Ineligibility Criteria

- Male patients are not eligible for this study. Women with one or more of the following
conditions or prior therapies are also ineligible for this study:

- Tumor that has been determined to be human epidermal growth factor receptor 2
(HER2)-positive by immunohistochemistry (3+) or by fluorescent in situ hybridization
(positive for gene amplification).

- Contralateral breast cancer (invasive or DCIS) or a mass or mammographic abnormality
in the opposite breast suspicious for malignancy unless there is biopsy proof that the
mass is not malignant.

- Primary tumor staged as T4 for any reason.

- Clinical nodal stages including cN2b and cN3 or pathologic nodal stages including
pN0(i+), pN2b, pN3b with clinically apparent internal mammary nodes, or pN3c.

- Suspicious nodes in the contralateral axilla or suspicious supraclavicular nodes.
Patients with these conditions are considered ineligible unless there is biopsy
evidence that these are not involved with tumor.

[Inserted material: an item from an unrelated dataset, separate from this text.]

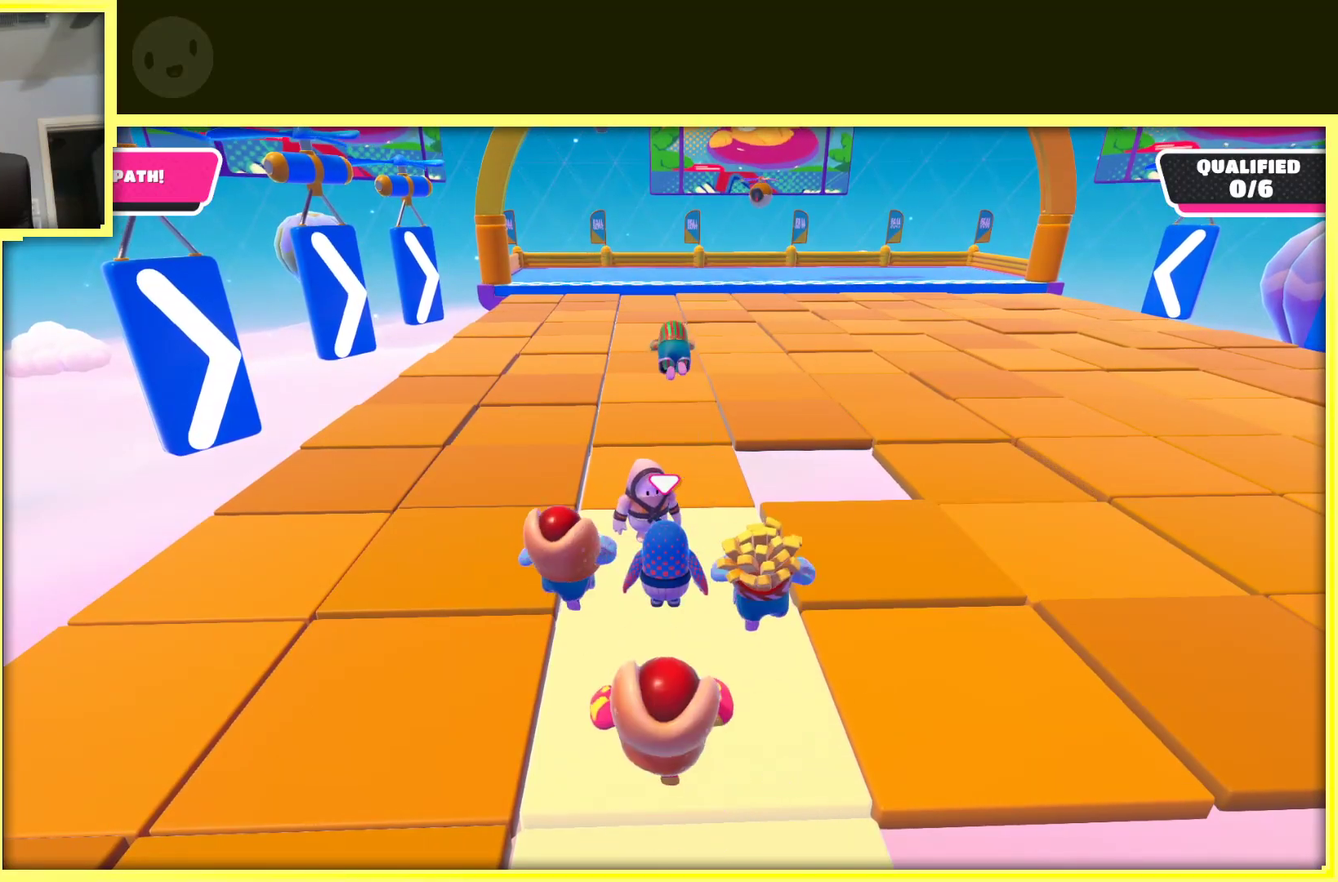
{"buttons": [], "left_stick": "center", "right_stick": "center", "events": []}
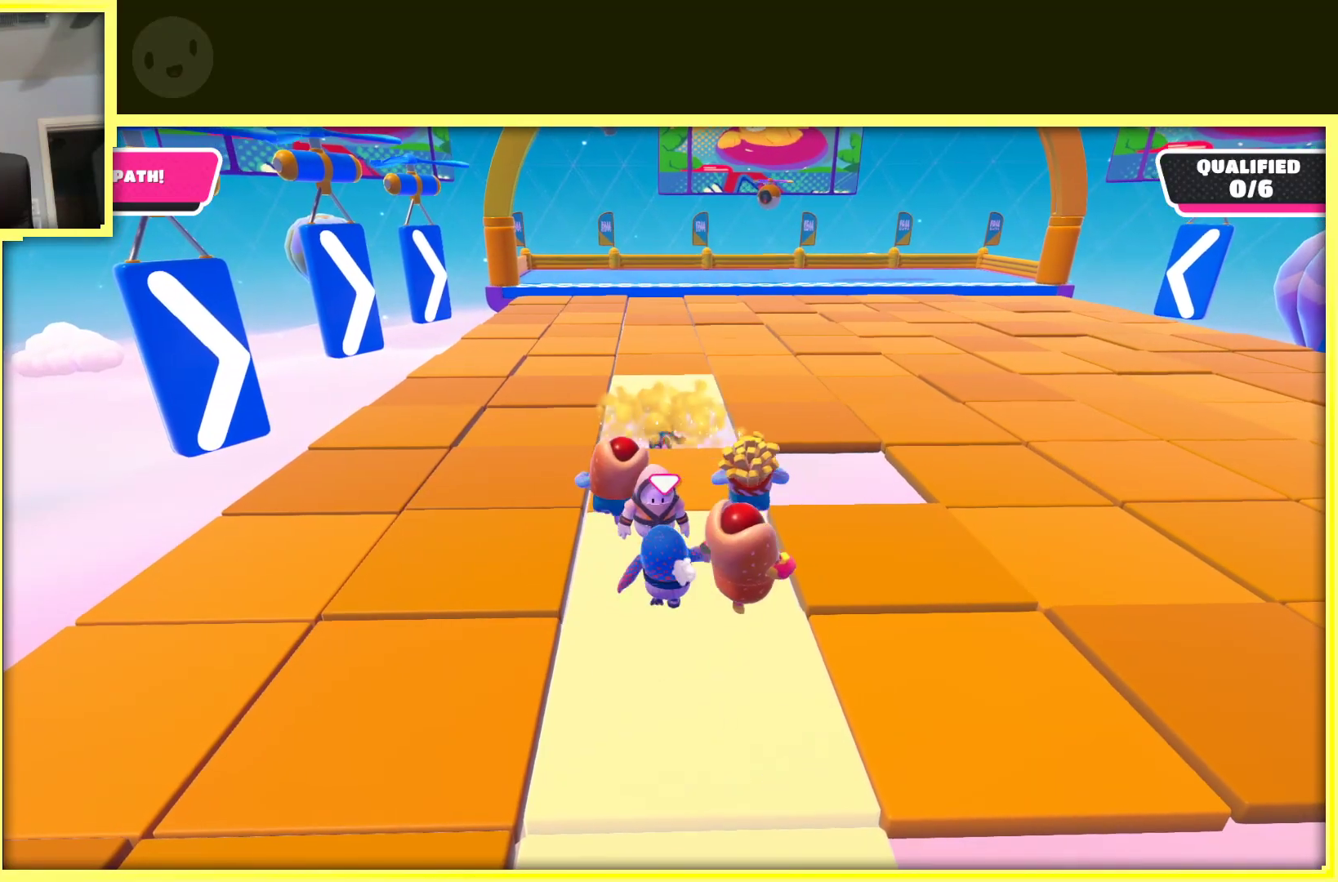
{"buttons": [], "left_stick": "center", "right_stick": "center", "events": []}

- Prior history of breast cancer, including DCIS (patients with a history of LCIS are
eligible).

- Treatment, including radiation therapy, chemotherapy, and/or hormonal therapy
administered for the currently diagnosed breast cancer prior to randomization. One
exception is hormonal therapy, which may have been given for up to a total of 28 days
anytime after diagnosis and before study entry. In such a case, hormonal therapy must
stop at or before randomization and be re-started, if indicated, following
chemotherapy. A second exception is radiation therapy for patients enrolled in NSABP
B-39 and assigned to partial breast irradiation (Group 2). These patients may have
received RT prior to B-38 study entry.

- Prior therapy with anthracyclines or taxanes for any malignancy.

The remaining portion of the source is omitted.